I have read that it is common practice to store mipmaps in the same file as the texture and to load the base image and the mipmaps at the same time. On the other hand reading from storage space (HDD or SSD) is drastically slower than using memory closer to the CPU; graphics APIs such as OpenGL and Vulkan allow you to generate mipmaps using dedicated graphics cards.
So I was wondering if it would actually be faster to use the graphics cards to generate the mipmaps at run time rather than waste cycles waiting for virtual memory reads.
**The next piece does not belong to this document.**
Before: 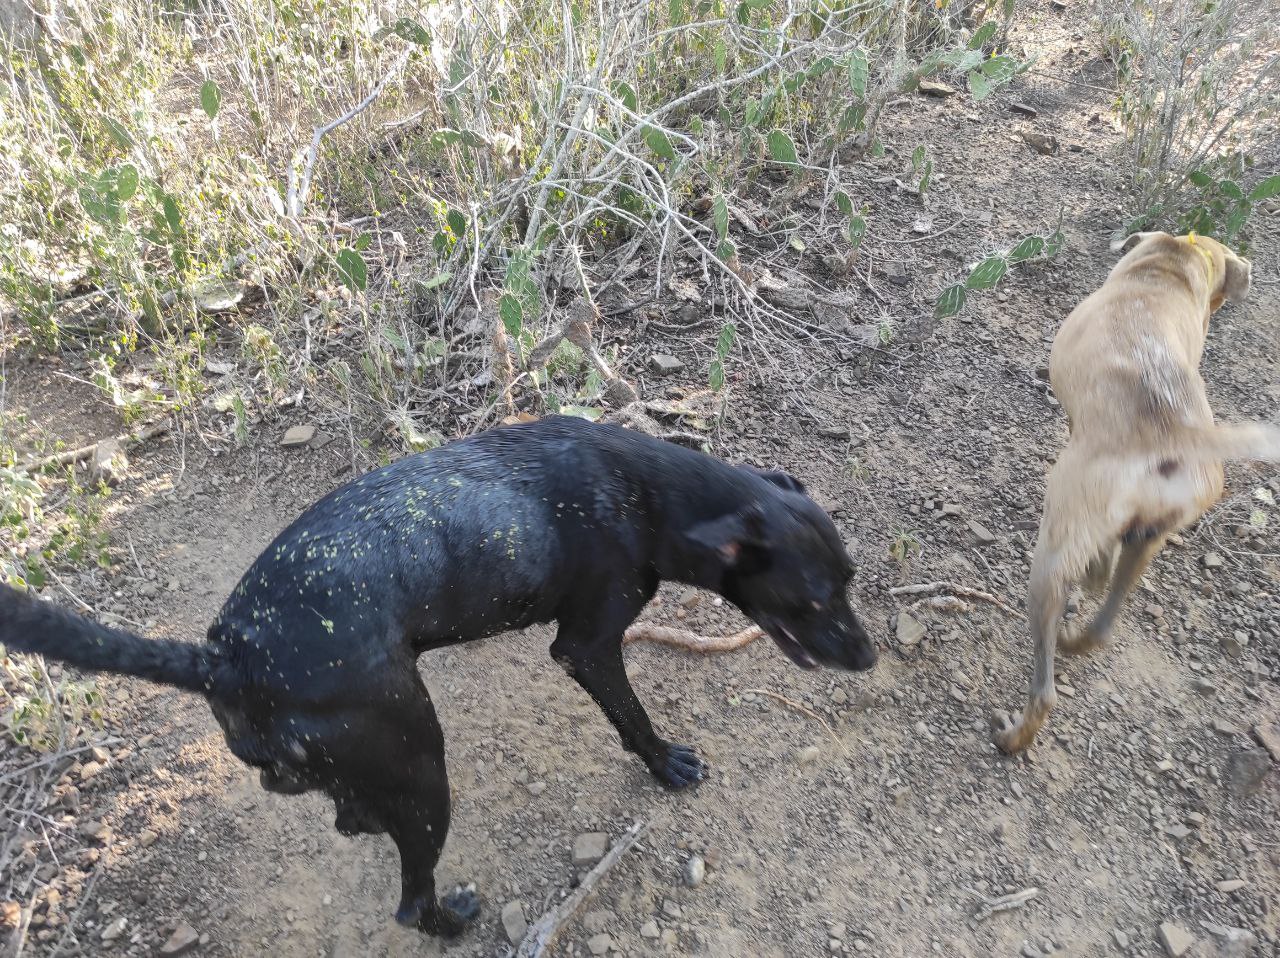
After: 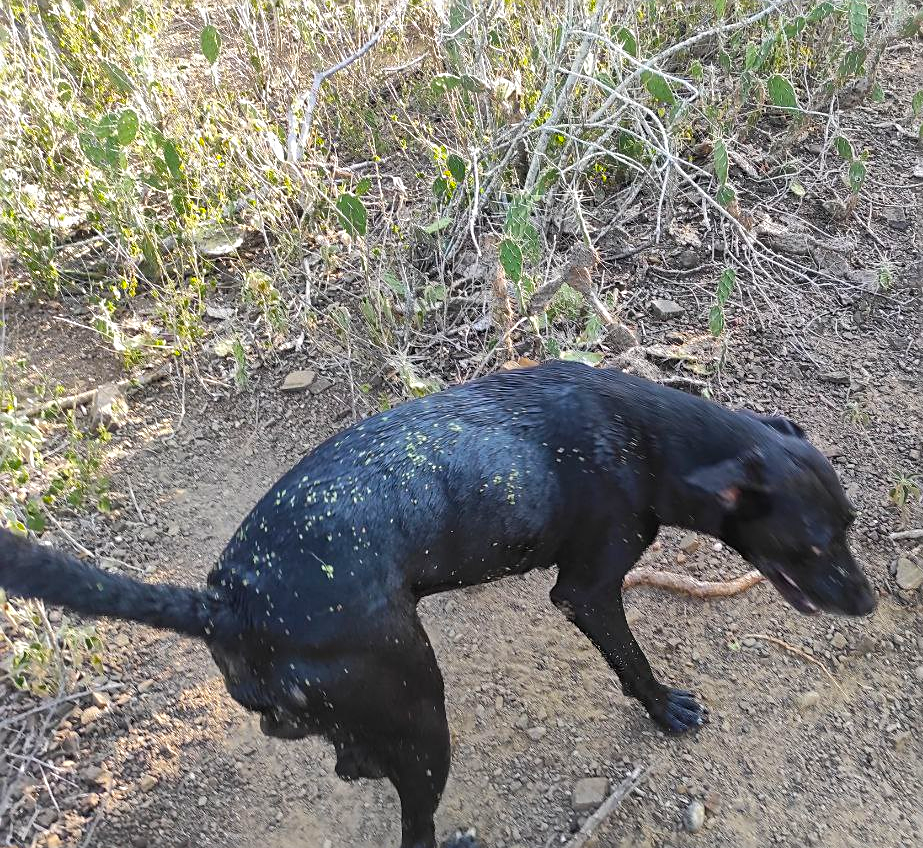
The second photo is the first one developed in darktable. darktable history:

Also, would the answer change if textures had to be loaded and unloaded dynamically during run time, allowing for other operations to continue as they were loaded from storage space?
Perhaps this is not quite the answer you're after but, it is common and, IMO recommended from a rendering performance point of view, that textures be compressed (using whatever is supported on the GPU) in which case you typically generate the MIP map chain and compress 'offline'.
Given that you can achieve compression results of, say, 2~8bpp (i.e. between 1/16th to 1/4 of the original size of a 32bpp source), the compression will easily counteract the 1/3rd overhead the smaller MIP map levels add to a texture.
Further, in practice, you might be limited on the GPU to just using a 2x2 box filter for downsampling, and that may be sub-optimal from a quality perspective.
I'm assuming you're not considering content that might be generated 'on the fly' such as environment maps for reflections etc, in which case texture compression is not really an option.